-------- SOURCE DATA --------

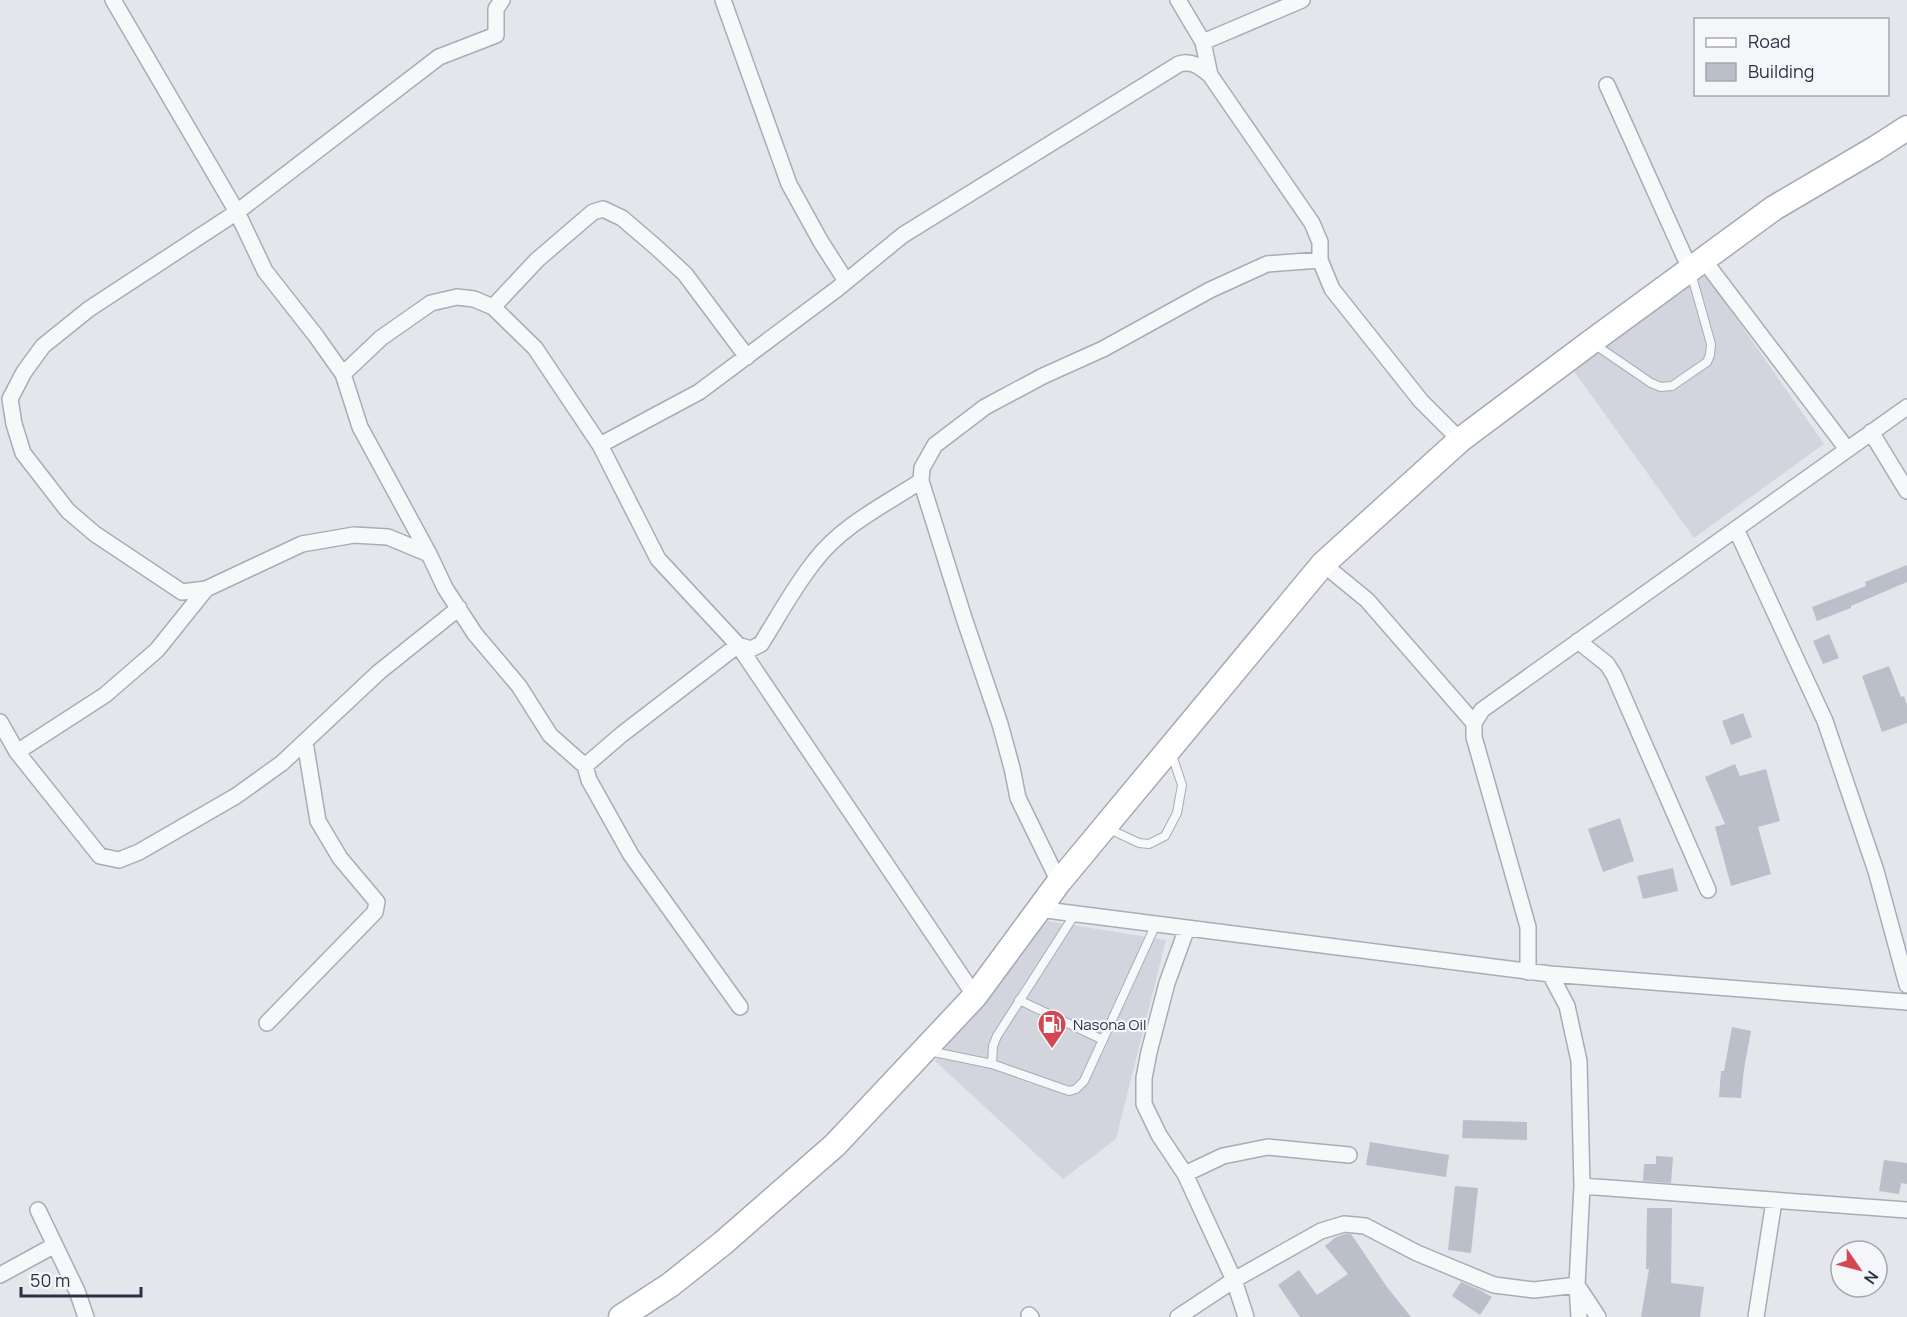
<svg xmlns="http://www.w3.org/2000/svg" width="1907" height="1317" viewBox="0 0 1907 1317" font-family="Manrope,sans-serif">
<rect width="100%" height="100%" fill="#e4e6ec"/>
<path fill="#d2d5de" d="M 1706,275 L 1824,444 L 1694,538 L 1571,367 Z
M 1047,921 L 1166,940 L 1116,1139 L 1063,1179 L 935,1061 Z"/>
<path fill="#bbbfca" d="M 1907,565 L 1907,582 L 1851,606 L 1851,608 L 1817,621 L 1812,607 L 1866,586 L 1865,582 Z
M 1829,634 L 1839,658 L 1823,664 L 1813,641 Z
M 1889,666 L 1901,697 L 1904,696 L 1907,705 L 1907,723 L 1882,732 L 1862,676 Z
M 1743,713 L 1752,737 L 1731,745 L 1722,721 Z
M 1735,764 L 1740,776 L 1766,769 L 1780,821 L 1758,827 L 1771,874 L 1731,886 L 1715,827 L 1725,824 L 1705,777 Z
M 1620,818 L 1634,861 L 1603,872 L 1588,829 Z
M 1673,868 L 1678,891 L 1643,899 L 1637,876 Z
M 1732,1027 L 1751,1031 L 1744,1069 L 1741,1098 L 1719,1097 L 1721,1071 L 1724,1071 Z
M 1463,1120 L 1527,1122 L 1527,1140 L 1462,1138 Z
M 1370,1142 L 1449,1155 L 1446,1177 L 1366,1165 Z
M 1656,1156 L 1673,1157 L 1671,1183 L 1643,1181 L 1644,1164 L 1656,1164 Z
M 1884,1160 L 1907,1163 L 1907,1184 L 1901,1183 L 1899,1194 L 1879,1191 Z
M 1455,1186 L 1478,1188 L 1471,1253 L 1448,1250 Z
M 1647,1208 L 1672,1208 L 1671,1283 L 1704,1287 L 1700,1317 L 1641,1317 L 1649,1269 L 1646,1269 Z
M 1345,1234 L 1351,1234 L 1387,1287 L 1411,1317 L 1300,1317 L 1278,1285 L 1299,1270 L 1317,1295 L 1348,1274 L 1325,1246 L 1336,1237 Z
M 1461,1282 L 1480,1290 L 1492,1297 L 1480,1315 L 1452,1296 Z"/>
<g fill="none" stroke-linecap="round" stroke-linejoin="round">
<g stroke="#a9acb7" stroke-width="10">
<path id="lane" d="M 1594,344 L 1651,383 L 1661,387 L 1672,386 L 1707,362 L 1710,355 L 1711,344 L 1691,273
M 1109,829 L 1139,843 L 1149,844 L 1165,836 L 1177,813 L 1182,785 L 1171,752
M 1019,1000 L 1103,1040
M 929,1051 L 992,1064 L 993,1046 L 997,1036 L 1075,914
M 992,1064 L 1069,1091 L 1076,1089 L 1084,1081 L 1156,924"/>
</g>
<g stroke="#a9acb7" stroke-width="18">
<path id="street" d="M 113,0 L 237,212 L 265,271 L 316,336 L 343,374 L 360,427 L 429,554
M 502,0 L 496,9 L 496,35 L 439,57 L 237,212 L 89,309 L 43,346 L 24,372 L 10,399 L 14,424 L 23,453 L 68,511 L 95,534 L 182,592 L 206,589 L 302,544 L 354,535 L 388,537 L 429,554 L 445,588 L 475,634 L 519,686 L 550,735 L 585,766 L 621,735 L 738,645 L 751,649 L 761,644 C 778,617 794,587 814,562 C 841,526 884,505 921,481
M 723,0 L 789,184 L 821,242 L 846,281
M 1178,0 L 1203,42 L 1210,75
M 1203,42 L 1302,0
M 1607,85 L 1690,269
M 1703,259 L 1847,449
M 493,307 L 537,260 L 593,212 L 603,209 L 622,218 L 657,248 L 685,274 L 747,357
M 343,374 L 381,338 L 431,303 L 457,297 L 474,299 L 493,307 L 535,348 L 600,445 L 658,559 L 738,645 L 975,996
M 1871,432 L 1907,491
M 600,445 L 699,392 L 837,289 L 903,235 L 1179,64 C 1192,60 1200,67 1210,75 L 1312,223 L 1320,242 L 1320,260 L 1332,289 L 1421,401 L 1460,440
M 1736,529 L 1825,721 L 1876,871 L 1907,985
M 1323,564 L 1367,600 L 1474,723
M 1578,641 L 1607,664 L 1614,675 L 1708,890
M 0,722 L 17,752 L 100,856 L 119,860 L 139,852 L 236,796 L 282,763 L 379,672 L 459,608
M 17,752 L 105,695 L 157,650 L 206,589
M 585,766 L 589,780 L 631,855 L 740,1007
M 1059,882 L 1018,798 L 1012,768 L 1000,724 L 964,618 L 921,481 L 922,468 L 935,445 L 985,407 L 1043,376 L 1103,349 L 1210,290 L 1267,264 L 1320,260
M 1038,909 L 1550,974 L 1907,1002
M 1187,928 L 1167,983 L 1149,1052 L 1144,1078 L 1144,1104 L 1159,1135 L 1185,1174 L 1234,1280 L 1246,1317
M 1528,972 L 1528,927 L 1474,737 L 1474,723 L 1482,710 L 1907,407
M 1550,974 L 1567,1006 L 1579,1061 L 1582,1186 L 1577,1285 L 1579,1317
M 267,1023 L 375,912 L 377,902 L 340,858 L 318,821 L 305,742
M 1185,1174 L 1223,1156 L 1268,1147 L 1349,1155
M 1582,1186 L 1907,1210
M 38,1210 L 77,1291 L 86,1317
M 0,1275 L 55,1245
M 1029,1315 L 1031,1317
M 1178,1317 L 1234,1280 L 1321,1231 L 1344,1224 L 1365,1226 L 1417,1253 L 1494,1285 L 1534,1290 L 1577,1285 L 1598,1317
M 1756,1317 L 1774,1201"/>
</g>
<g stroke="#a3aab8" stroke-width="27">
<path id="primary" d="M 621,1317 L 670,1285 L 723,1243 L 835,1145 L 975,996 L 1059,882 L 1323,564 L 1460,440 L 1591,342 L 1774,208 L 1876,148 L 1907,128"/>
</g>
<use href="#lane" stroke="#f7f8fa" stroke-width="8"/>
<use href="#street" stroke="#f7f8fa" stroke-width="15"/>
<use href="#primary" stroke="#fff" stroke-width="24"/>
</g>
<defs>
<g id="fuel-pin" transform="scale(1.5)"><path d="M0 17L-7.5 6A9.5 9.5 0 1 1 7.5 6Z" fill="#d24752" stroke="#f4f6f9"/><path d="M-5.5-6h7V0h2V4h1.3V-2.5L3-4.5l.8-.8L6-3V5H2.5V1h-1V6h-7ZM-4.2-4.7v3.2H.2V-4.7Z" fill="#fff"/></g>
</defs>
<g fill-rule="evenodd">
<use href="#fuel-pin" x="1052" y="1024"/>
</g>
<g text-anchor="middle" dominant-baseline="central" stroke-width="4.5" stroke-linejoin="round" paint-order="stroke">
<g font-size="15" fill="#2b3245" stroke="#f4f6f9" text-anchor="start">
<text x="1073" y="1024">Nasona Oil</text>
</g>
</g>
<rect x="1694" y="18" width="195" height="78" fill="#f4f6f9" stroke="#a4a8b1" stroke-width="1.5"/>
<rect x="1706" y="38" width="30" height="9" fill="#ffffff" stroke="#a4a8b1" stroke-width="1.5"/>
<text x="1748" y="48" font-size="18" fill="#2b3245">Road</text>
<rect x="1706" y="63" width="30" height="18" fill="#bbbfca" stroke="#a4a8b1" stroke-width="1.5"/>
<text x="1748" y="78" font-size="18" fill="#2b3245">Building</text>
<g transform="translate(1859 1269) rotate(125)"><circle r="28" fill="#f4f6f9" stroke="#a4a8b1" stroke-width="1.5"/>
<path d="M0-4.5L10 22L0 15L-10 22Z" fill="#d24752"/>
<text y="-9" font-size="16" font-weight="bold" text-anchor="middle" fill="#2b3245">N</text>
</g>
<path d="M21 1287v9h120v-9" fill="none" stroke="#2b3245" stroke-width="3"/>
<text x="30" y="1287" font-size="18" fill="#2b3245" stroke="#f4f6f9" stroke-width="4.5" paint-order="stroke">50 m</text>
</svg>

--------

Filter the listing above so that only lines holding the word "anchor" remain, and report those lines.

SOLUTION TO THE PROBLEM |
<g text-anchor="middle" dominant-baseline="central" stroke-width="4.5" stroke-linejoin="round" paint-order="stroke">
<g font-size="15" fill="#2b3245" stroke="#f4f6f9" text-anchor="start">
<text y="-9" font-size="16" font-weight="bold" text-anchor="middle" fill="#2b3245">N</text>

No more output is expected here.